• [SOURCE EXTRACT]
BEGIN
Recent conference papers and publications

VBG PhD Research Interests

Research

Highlights from Our Research Team

For a number of years, VBG has maintained an active relationship with a Tier 1 Research University. Through VBG's sponsorship of PhD students, we are able to work together to explore topics of interest in artificial intelligence and deep learning, machine learning, natural language processing, and digital signal processing among others. Not all research is commercially focused, but many projects do have commercial implications. Here we highlight some of the research team's recent work that VBG is adapting for its products.

Abstract

The performance of automatic speaker verification (ASV) systems could be degraded by voice spoofing attacks. Most existing works aimed to develop standalone spoofing countermeasure (CM) systems. Relatively little work targeted at developing an integrated spoofing aware speaker verification (SASV) system. In the recent SASV challenge, the organizers encourage the development of such integration by releasing official protocols and baselines. In this paper, we build a probabilistic framework for fusing the ASV and CM subsystem scores. We further propose fusion strategies for direct inference and fine-tuning to predict the SASV score based on the framework. Surprisingly, these strategies significantly improve the SASV equal error rate (EER) from 19.31% of the baseline to 1.53% on the official evaluation trials of the SASV challenge. We verify the effectiveness of our proposed components through ablation studies and provide insights with score distribution analysis.

Link:

https://arxiv.org/abs/2202.05253

Team Researchers:
Neil Zhang Ge Zhu Zhiyao Duan

Abstract

In this paper, we present UR-AIR system submission to the logical access (LA) and the speech deepfake (DF) tracks of the ASVspoof 2021 Challenge. The LA and DF tasks focus on synthetic speech detection (SSD), i.e. detecting text-to-speech and voice conversion as spoofing attacks. Different from previous ASVspoof challenges, the LA task this year presents codec and transmission channel variability, while the new task DF presents general audio compression. Built upon our previous research work on improving the robustness of the SSD systems to channel effects, we propose a channel-robust synthetic speech detection system for the challenge. To mitigate the channel variability issue, we use an acoustic simulator to apply transmission codec, compression codec, and convolutional impulse responses to augmenting the original datasets. For the neural network backbone, we propose to use Emphasized Channel Attention, Propagation and Aggregation Time Delay Neural Networks (ECAPA-TDNN) as our primary model. We also incorporate one-class learning with channel-robust training strategies to further learn a channel-invariant speech representation. Our submission achieved EER 20.33% in the DF task; EER 5.46% and min-tDCF 0.3094 in the LA task.

Link:

https://arxiv.org/abs/2107.12018

Team Researchers:
Neil Zhang Ge Zhu Zhiyao Duan

Abstract

Spoofing countermeasure (CM) systems are critical in speaker verification; they aim to discern spoofing attacks from bona fide speech trials. In practice, however, acoustic condition variability in speech utterances may significantly degrade the performance of CM systems. In this paper, we conduct a cross-dataset study on several state-of-the-art CM systems and observe significant performance degradation compared with their single-dataset performance. Observing differences of average magnitude spectra of bona fide utterances across the datasets, we hypothesize that channel mismatch among these datasets is one important reason. We then verify it by demonstrating a similar degradation of CM systems trained on original but evaluated on channel-shifted data. Finally, we propose several channel robust strategies (data augmentation, multi-task learning, adversarial learning) for CM systems, and observe a significant performance improvement on cross-dataset experiments.
END
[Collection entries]
BEGIN
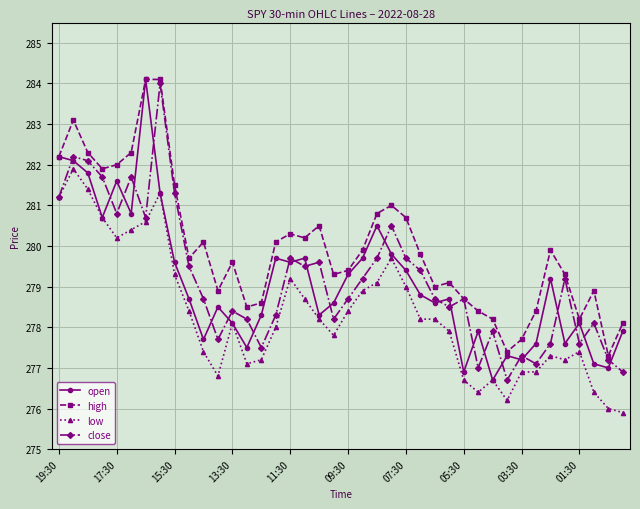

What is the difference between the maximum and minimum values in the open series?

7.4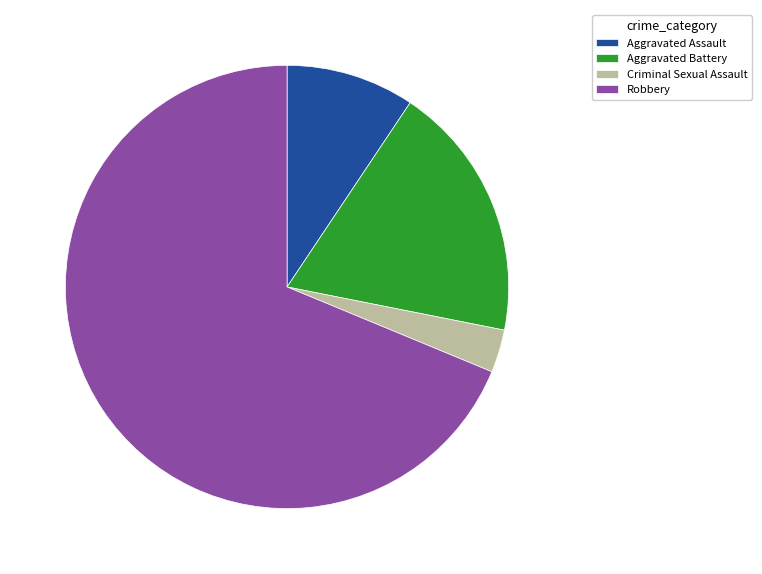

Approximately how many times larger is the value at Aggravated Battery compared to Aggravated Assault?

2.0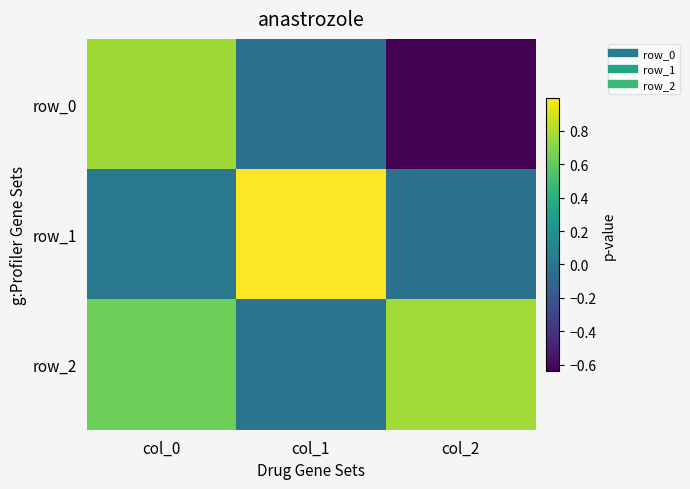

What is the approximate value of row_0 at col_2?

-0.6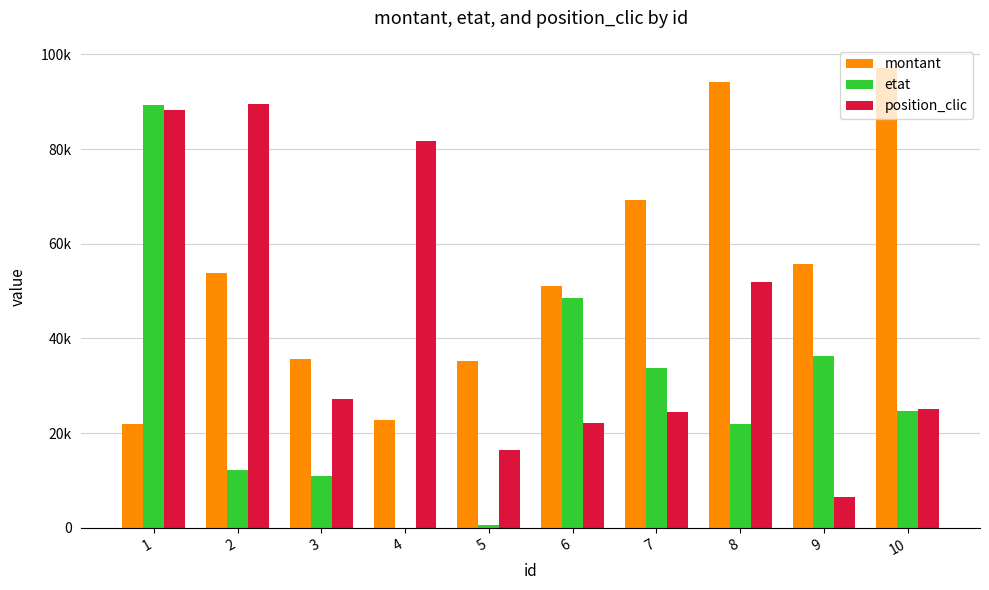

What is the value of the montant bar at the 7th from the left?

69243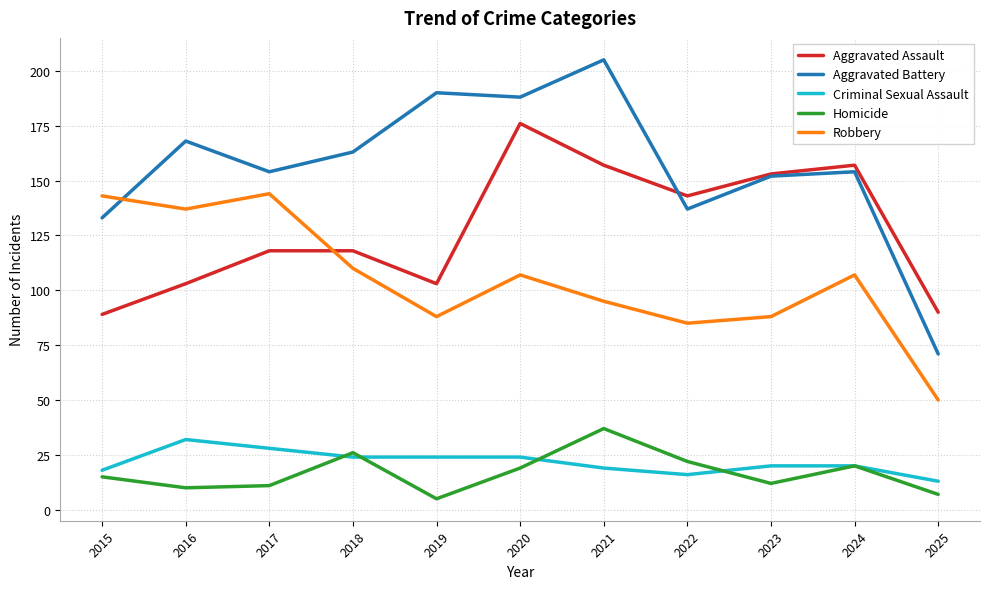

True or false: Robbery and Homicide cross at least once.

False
END
• [PROMPT A]
On the VBG research highlights page, what SASV equal error rate did the proposed fusion strategies reach on the official evaluation trials?
• [PROMPT B]
Continue the VBG research highlights page from the point where it stops.

• [RESULT A]
1.53%, down from the baseline's 19.31%.

• [RESULT B]
Link:

https://arxiv.org/abs/2104.01320

Team Researchers:
Neil Zhang Ge Zhu Zhiyao Duan

Abstract

Human voices can be used to authenticate the identity of the speaker, but the automatic speaker verification (ASV) systems are vulnerable to voice spoofing attacks, such as impersonation, replay, text-to-speech, and voice conversion. Recently, researchers developed anti-spoofing techniques to improve the reliability of ASV systems against spoofing attacks. However, most methods encounter difficulties in detecting unknown attacks in practical use, which often have different statistical distributions from known attacks. Especially, the fast development of synthetic voice spoofing algorithms is generating increasingly powerful attacks, putting the ASV systems at risk of unseen attacks. In this work, we propose an anti-spoofing system to detect unknown synthetic voice spoofing attacks (i.e., text-to-speech or voice conversion) using one-class learning. The key idea is to compact the bona fide speech representation and inject an angular margin to separate the spoofing attacks in the embedding space. Without resorting to any data augmentation methods, our proposed system achieves an equal error rate (EER) of 2.19% on the evaluation set of ASVspoof 2019 Challenge logical access scenario, outperforming all existing single systems (i.e., those without model ensemble).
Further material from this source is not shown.